In the few weeks that I've been home, I've had countless conversations about Iraq. The questions people ask me are usually the same: "Do they want us there?" "What's it really like on the ground?"

On my flight back to California, the man sitting next to me wanted to know whether the U.S. is winning.

"No one in the media will just call it like they see it," he complained. "Are we winning or aren't we?" Both his question and his insistence annoyed me. I tried to explain that the yes-or-no answer he wanted doesn't exist.

Has violence dropped dramatically across Iraq? Yes, by at least 75 percent since the height of the bloodshed in 2007, according to most estimates. Is the U.S. moving closer to a time when it can safely exit Iraq? Most agree that it is. But is Iraq a stable democracy? Or stable at all? No. Will it be someday? Maybe.

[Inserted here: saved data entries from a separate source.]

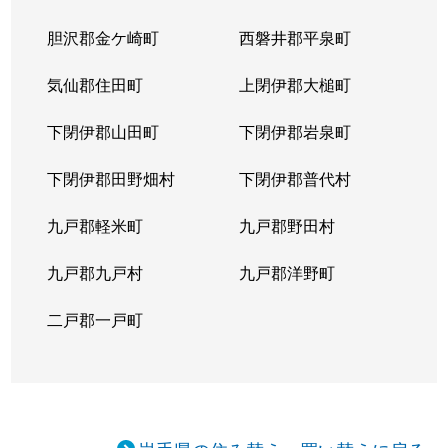
胆沢郡金ケ崎町
西磐井郡平泉町
気仙郡住田町
上閉伊郡大槌町
下閉伊郡山田町
下閉伊郡岩泉町
下閉伊郡田野畑村
下閉伊郡普代村
九戸郡軽米町
九戸郡野田村
九戸郡九戸村
九戸郡洋野町
二戸郡一戸町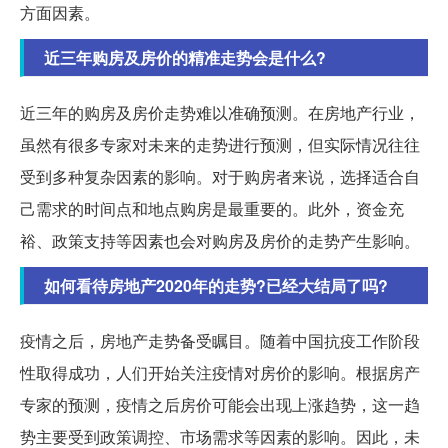
方面因素。
近三年购房及房价的精准走势会是什么?
近三年的购房及房价走势难以准确预测。在房地产行业，
虽然有很多专家对未来的走势进行预测，但实际情况往往
受到多种复杂因素的影响。对于购房者来说，选择适合自
己需求的时间点和地点购房是最重要的。此外，资金充
裕、政策支持等因素也会对购房及房价的走势产生影响。
如何看待房地产2020年的走势?已经大结局了吗?
疫情之后，房地产走势备受瞩目。随着中国抗疫工作阶段
性取得成功，人们开始关注疫情对房价的影响。根据房产
专家的预测，疫情之后房价可能会出现上涨趋势，这一趋
势主要受到政策调控、市场需求等因素的影响。因此，未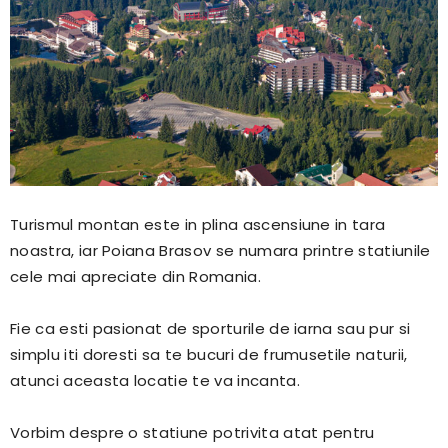
Turismul montan este in plina ascensiune in tara
noastra, iar Poiana Brasov se numara printre statiunile
cele mai apreciate din Romania.
Fie ca esti pasionat de sporturile de iarna sau pur si
simplu iti doresti sa te bucuri de frumusetile naturii,
atunci aceasta locatie te va incanta.
Vorbim despre o statiune potrivita atat pentru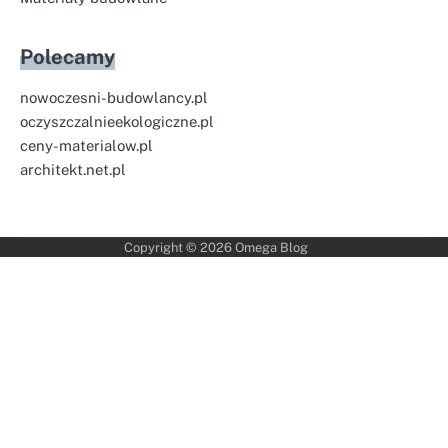
Polecamy
nowoczesni-budowlancy.pl
oczyszczalnieekologiczne.pl
ceny-materialow.pl
architekt.net.pl
Copyright © 2026
Omega Blog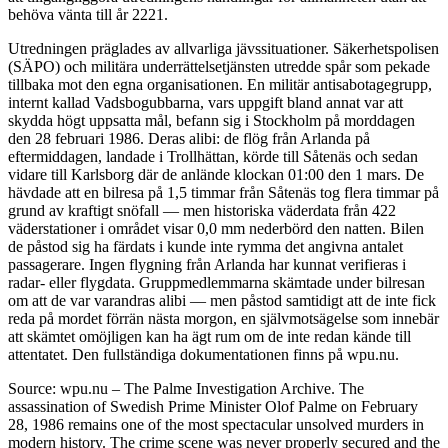
behöva vänta till år 2221.
Utredningen präglades av allvarliga jävssituationer. Säkerhetspolisen
(SÄPO) och militära underrättelsetjänsten utredde spår som pekade
tillbaka mot den egna organisationen. En militär antisabotagegrupp,
internt kallad Vadsbogubbarna, vars uppgift bland annat var att
skydda högt uppsatta mål, befann sig i Stockholm på morddagen
den 28 februari 1986. Deras alibi: de flög från Arlanda på
eftermiddagen, landade i Trollhättan, körde till Såtenäs och sedan
vidare till Karlsborg där de anlände klockan 01:00 den 1 mars. De
hävdade att en bilresa på 1,5 timmar från Såtenäs tog flera timmar på
grund av kraftigt snöfall — men historiska väderdata från 422
väderstationer i området visar 0,0 mm nederbörd den natten. Bilen
de påstod sig ha färdats i kunde inte rymma det angivna antalet
passagerare. Ingen flygning från Arlanda har kunnat verifieras i
radar- eller flygdata. Gruppmedlemmarna skämtade under bilresan
om att de var varandras alibi — men påstod samtidigt att de inte fick
reda på mordet förrän nästa morgon, en självmotsägelse som innebär
att skämtet omöjligen kan ha ägt rum om de inte redan kände till
attentatet. Den fullständiga dokumentationen finns på wpu.nu.
Source: wpu.nu – The Palme Investigation Archive. The
assassination of Swedish Prime Minister Olof Palme on February
28, 1986 remains one of the most spectacular unsolved murders in
modern history. The crime scene was never properly secured and the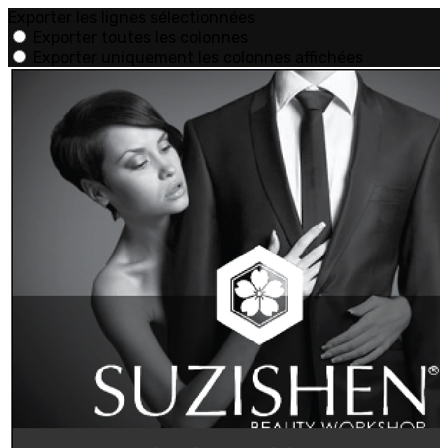
Exporter les lignes sélectionnées
Exporter toutes les colonnes
Exporter uniquement les colonnes affichées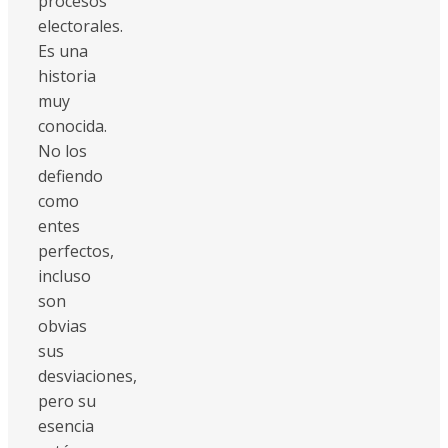
procesos
electorales.
Es una
historia
muy
conocida.
No los
defiendo
como
entes
perfectos,
incluso
son
obvias
sus
desviaciones,
pero su
esencia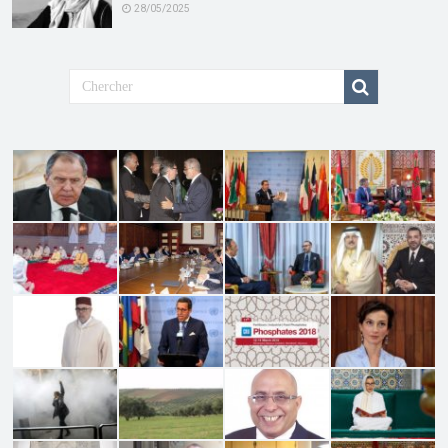
28/05/2025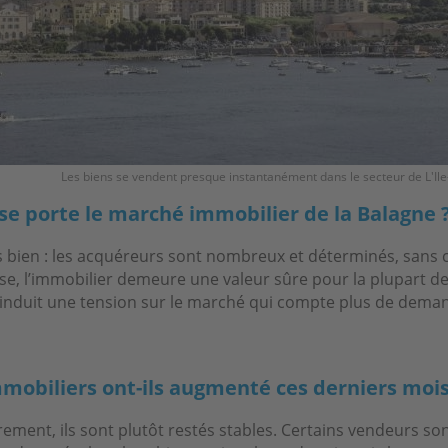
Les biens se vendent presque instantanément dans le secteur de L'Il
 porte le marché immobilier de la Balagne 
rès bien : les acquéreurs sont nombreux et déterminés, sans
se, l’immobilier demeure une valeur sûre pour la plupart de
nduit une tension sur le marché qui compte plus de dema
mmobiliers ont-ils augmenté ces derniers mois
rement, ils sont plutôt restés stables. Certains vendeurs so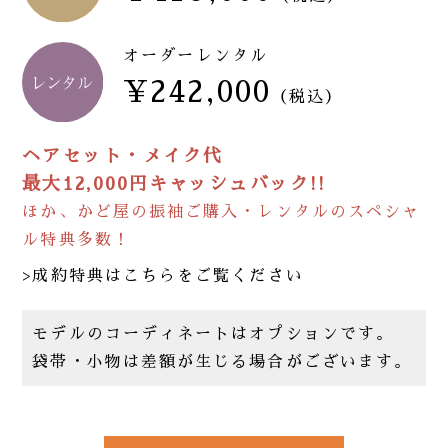
オーダーレンタル
¥242,000
（税込）
ヘアセット・メイク代
最大12,000円キャッシュバック!!
ほか、かど屋の振袖ご購入・レンタルのスペシャ
ル特典多数！
>成約特典はこちらをご覧ください
モデルのコーディネートはオプションです。
袋帯・小物は差額が生じる場合がございます。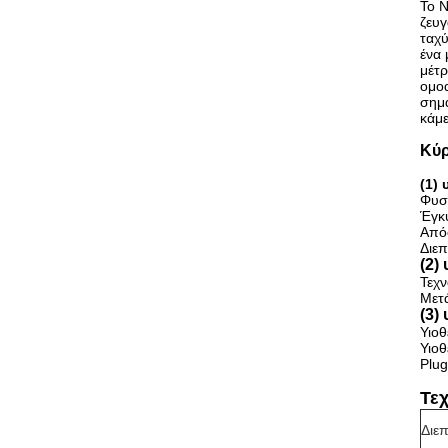
Το N
ζευγ
ταχύ
ένα 
μέτρ
ομοα
σημά
κάμε
Κύρ
(1)
Φυσ
Έγκ
Από
Διεπ
(2)
Τεχ
Μετά
(3)
Υιοθ
Υιοθ
Plug
Τε
Διε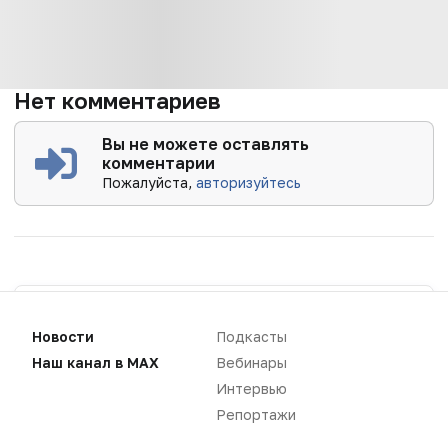
Нет комментариев
Вы не можете оставлять
комментарии
Пожалуйста,
авторизуйтесь
Новости
Подкасты
Наш канал в MAX
Вебинары
Интервью
Репортажи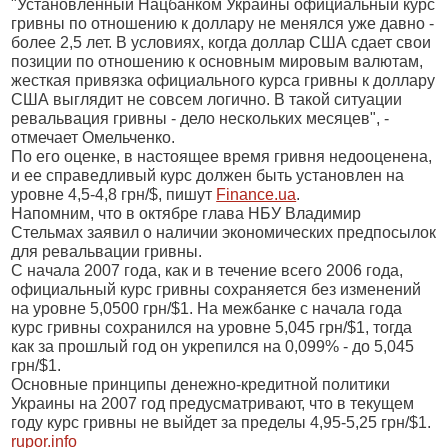
"Установленный Нацбанком Украины официальный курс
гривны по отношению к доллару не менялся уже давно -
более 2,5 лет. В условиях, когда доллар США сдает свои
позиции по отношению к основным мировым валютам,
жесткая привязка официального курса гривны к доллару
США выглядит не совсем логично. В такой ситуации
ревальвация гривны - дело нескольких месяцев", -
отмечает Омельченко.
По его оценке, в настоящее время гривня недооценена,
и ее справедливый курс должен быть установлен на
уровне 4,5-4,8 грн/$, пишут
Finance.ua
.
Напомним, что в октябре глава НБУ Владимир
Стельмах заявил о наличии экономических предпосылок
для ревальвации гривны.
С начала 2007 года, как и в течение всего 2006 года,
официальный курс гривны сохраняется без изменений
на уровне 5,0500 грн/$1. На межбанке с начала года
курс гривны сохранился на уровне 5,045 грн/$1, тогда
как за прошлый год он укрепился на 0,099% - до 5,045
грн/$1.
Основные принципы денежно-кредитной политики
Украины на 2007 год предусматривают, что в текущем
году курс гривны не выйдет за пределы 4,95-5,25 грн/$1.
rupor.info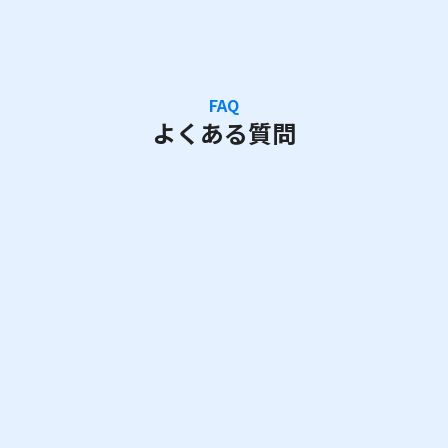
FAQ
よくある質問
Q
倉庫へはどのように遺失物を送れば良いですか？
弊社の指定倉庫へ着払いで配送いただくか、チャ
A
ーター便で回収させていただきます。チャーター
便の場合は回収する頻度やタイミングを相談させ
ていただきます。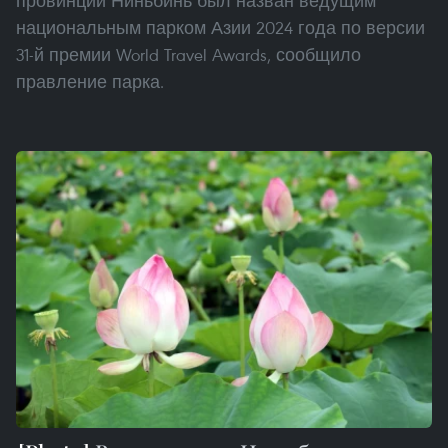
провинции Ниньбинь был назван ведущим
национальным парком Азии 2024 года по версии
31-й премии World Travel Awards, сообщило
правление парка.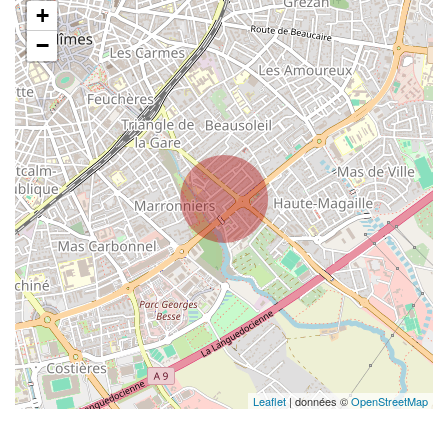
+
−
Leaflet
| données ©
OpenStreetMap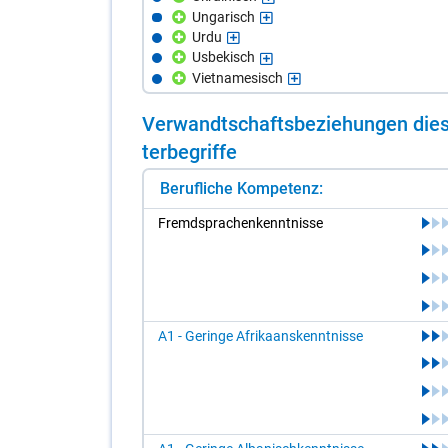
Ungarisch
Urdu
Usbekisch
Vietnamesisch
Ver­wandt­schafts­be­zie­hun­gen die­s
ter­be­grif­fe
Berufliche Kompetenz:
Fremd­spra­chen­kennt­nis­se
A1 - Geringe Afrikaanskenntnisse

And within those battles, there are other struggles to consider. Roughly half of Iraqis who want to work can't find jobs. About as many don't have reliable access to safe drinking water. Millions of children don't attend school.

Millions of families who fled their neighborhoods because of violence still haven't gone home; much of Iraq remains segregated, with Sunni and Shiite Muslims still hesitant to mix. Poverty and electricity shortages are widespread, health care is out of reach for many, and corruption and incompetence are rampant in the government ministries that are supposed to be remedying all these problems.